We examined the effects of the concurrent presence of APOE and BDNF polymorphisms on cognitive functions and brain morphometry in amnestic mild cognitive impairment (aMCI) patients. 107 aMCI patients (mean age=72.2) were recruited from the Czech Brain Aging Study and based on APOE and BDNF genes polymorphisms were into 4 groups: ε4-BDNFVal/Val (n=37), ε4-BDNFMet (n=19), ε4+BDNFVal/Val (n=35), ε4+BDNFMet (n=16). All patients underwent clinical examination, magnetic resonance imaging and complex neuropsychological battery.
Among BDNFMet carriers, we observed that APOE 4+ carriers performed worse than APOE 3 homozygotes in immediate and delayed recall. There was no difference in memory performance associated with APOE variation in BDNFVal homozygotes.

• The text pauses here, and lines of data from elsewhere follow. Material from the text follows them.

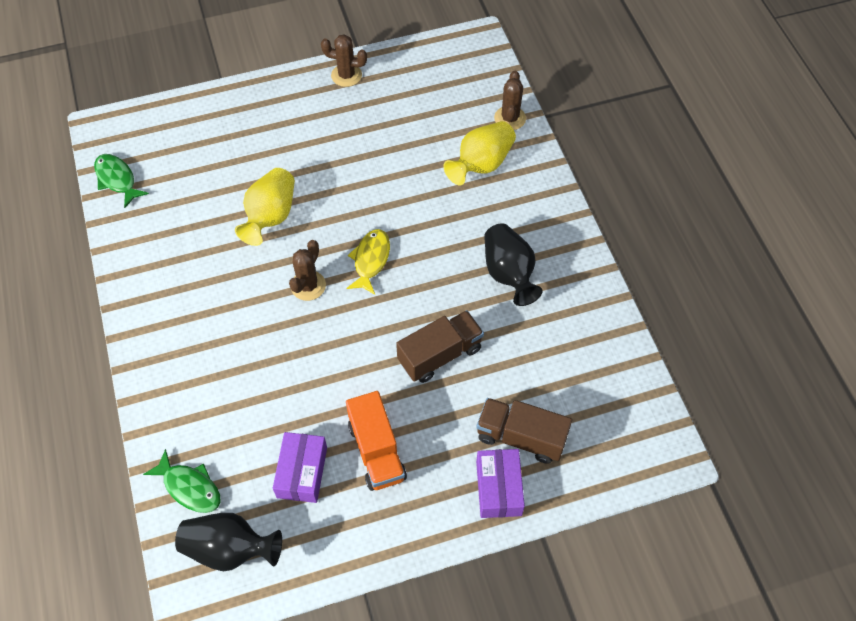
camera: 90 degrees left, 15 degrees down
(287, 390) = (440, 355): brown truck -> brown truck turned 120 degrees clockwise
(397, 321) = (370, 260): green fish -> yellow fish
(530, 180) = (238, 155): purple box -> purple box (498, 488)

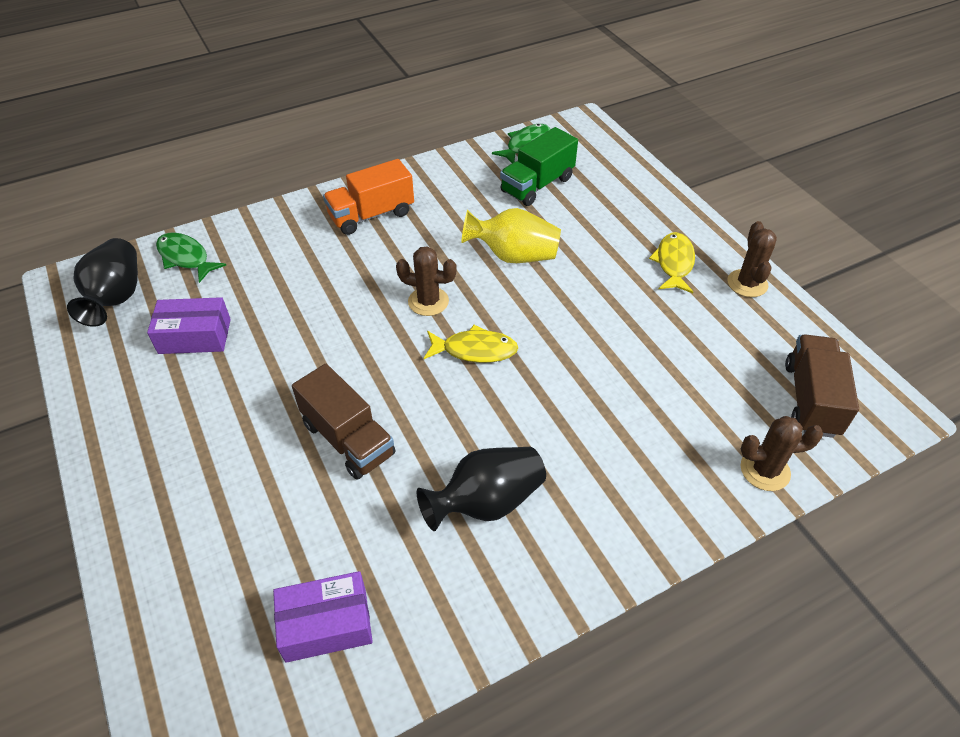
camera: 80 degrees right, 10 degrees down
(181, 182) = (537, 185): none -> green truck
(189, 487) = (186, 258): green fish -> green fish turned 105 degrees clockwise
(312, 112) = (674, 263): none -> yellow fish
(377, 451) = (216, 396): orange truck -> orange truck (371, 215)
(481, 164) = (664, 445): yellow vase -> none
(498, 488) = (156, 529): purple box -> purple box (326, 624)
(521, 437) = (228, 547): brown truck -> brown truck (811, 399)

We did not observe increased atrophy in areas related to memory function in the ε4+BDNFMet group. Our findings suggest that carriage of ε4+BDNFMet is associated with more pronounced memory dysfunction, which is typical feature for early AD, but not with structural brain changes in aMCI patients.
These findings suggest that in APOE ε4/BDNF Met carriers, synaptic dysfunction affecting memory may precede pronounced structural changes.